_Work to be completed:_ Please list every unsecured senior note issue named in the excerpt on interest expense and debt, giving each one's principal amount and interest rate.

_Excerpt to read:_
Interest expense. Interest expense was $39 million for the three months ended June 30, 2017 as compared to $55 million during 2016. The decrease was primarily due to (i) approximately $11 million for the early redemption of our $600 million 7.0% unsecured senior notes in September 2016 and (ii) approximately $3 million, net, for the satisfaction and discharge of our $600 million 6.5% unsecured senior notes in December 2016 and our issuance of $600 million 4.375% unsecured senior notes in December 2016.

 

Loss on extinguishment of debt.  In April 2017, we amended our credit facility. We recorded a loss on extinguishment of debt of approximately $1 million for the three months ended June 30, 2017, representing the proportional amount of unamortized deferred loan costs associated with banks that are no longer in the credit facility syndicate.

_Dataset extract:_
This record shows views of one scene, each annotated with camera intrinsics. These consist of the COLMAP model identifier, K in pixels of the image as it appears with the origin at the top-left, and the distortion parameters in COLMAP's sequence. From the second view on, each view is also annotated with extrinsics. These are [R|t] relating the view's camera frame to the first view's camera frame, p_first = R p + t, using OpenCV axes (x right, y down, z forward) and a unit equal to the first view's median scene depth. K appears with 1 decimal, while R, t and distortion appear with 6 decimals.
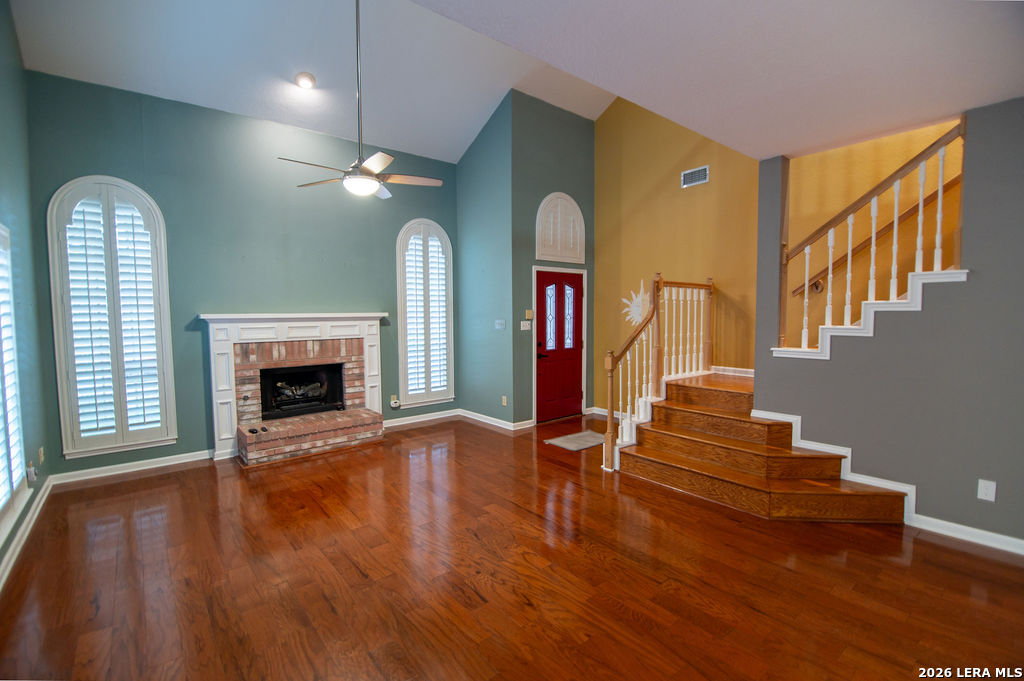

_Result of the exercise:_
- $600 million 7.0% unsecured senior notes
- $600 million 6.5% unsecured senior notes
- $600 million 4.375% unsecured senior notes